* _Exercise goal_: Keep only the lines of the data below that contain "immunohistochemistry", and copy them.

(Stored entries)
○ ○ ○ ○ ○ ○ ○
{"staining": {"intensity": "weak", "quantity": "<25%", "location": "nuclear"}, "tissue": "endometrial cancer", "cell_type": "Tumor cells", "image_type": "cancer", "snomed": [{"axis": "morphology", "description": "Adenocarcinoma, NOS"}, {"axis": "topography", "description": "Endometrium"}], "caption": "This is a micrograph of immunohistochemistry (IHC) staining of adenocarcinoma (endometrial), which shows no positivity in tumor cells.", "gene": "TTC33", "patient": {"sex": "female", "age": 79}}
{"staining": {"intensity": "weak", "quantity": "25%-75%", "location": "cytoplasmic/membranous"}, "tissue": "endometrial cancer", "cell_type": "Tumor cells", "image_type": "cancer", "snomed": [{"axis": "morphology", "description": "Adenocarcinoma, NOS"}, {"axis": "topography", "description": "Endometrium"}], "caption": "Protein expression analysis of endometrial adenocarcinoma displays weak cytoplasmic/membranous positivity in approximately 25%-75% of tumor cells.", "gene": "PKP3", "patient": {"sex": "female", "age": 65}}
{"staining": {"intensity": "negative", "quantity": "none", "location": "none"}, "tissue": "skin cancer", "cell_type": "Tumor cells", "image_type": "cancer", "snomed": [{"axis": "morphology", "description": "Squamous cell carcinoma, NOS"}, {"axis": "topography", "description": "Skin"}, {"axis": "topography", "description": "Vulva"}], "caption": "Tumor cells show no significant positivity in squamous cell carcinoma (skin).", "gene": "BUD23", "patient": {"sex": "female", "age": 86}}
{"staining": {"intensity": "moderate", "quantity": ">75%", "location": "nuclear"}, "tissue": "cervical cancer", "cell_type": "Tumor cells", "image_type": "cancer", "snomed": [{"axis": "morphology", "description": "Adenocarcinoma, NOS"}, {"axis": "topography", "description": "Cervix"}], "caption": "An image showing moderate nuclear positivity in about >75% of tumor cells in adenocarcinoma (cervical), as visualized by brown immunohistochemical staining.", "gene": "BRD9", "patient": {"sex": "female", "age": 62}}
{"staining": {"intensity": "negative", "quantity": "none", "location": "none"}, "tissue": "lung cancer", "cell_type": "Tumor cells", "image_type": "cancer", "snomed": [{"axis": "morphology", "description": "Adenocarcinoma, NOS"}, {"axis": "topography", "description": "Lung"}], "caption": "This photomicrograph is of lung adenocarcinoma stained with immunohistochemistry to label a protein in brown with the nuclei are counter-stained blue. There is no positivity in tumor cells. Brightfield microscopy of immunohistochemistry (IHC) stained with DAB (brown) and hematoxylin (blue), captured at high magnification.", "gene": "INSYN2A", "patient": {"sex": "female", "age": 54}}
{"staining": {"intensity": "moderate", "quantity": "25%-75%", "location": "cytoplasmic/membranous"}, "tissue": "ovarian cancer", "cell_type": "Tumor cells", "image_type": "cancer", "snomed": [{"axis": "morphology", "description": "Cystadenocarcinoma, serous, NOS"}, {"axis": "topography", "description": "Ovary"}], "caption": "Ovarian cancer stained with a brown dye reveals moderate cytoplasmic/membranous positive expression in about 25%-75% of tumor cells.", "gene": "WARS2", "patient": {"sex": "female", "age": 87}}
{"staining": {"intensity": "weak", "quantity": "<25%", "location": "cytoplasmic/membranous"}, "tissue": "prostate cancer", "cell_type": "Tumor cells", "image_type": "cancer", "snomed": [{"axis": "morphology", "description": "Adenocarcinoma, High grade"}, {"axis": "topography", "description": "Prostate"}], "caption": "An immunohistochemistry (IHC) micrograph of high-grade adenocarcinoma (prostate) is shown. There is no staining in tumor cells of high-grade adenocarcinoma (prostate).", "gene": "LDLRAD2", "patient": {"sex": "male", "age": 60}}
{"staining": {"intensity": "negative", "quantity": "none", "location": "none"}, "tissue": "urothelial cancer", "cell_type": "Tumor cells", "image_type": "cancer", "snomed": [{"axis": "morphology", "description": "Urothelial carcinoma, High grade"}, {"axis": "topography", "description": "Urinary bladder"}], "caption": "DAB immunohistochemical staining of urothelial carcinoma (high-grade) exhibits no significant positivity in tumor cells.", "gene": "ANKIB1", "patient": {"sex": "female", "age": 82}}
○ ○ ○ ○ ○ ○ ○
* _The completed task_:
{"staining": {"intensity": "weak", "quantity": "<25%", "location": "nuclear"}, "tissue": "endometrial cancer", "cell_type": "Tumor cells", "image_type": "cancer", "snomed": [{"axis": "morphology", "description": "Adenocarcinoma, NOS"}, {"axis": "topography", "description": "Endometrium"}], "caption": "This is a micrograph of immunohistochemistry (IHC) staining of adenocarcinoma (endometrial), which shows no positivity in tumor cells.", "gene": "TTC33", "patient": {"sex": "female", "age": 79}}
{"staining": {"intensity": "negative", "quantity": "none", "location": "none"}, "tissue": "lung cancer", "cell_type": "Tumor cells", "image_type": "cancer", "snomed": [{"axis": "morphology", "description": "Adenocarcinoma, NOS"}, {"axis": "topography", "description": "Lung"}], "caption": "This photomicrograph is of lung adenocarcinoma stained with immunohistochemistry to label a protein in brown with the nuclei are counter-stained blue. There is no positivity in tumor cells. Brightfield microscopy of immunohistochemistry (IHC) stained with DAB (brown) and hematoxylin (blue), captured at high magnification.", "gene": "INSYN2A", "patient": {"sex": "female", "age": 54}}
{"staining": {"intensity": "weak", "quantity": "<25%", "location": "cytoplasmic/membranous"}, "tissue": "prostate cancer", "cell_type": "Tumor cells", "image_type": "cancer", "snomed": [{"axis": "morphology", "description": "Adenocarcinoma, High grade"}, {"axis": "topography", "description": "Prostate"}], "caption": "An immunohistochemistry (IHC) micrograph of high-grade adenocarcinoma (prostate) is shown. There is no staining in tumor cells of high-grade adenocarcinoma (prostate).", "gene": "LDLRAD2", "patient": {"sex": "male", "age": 60}}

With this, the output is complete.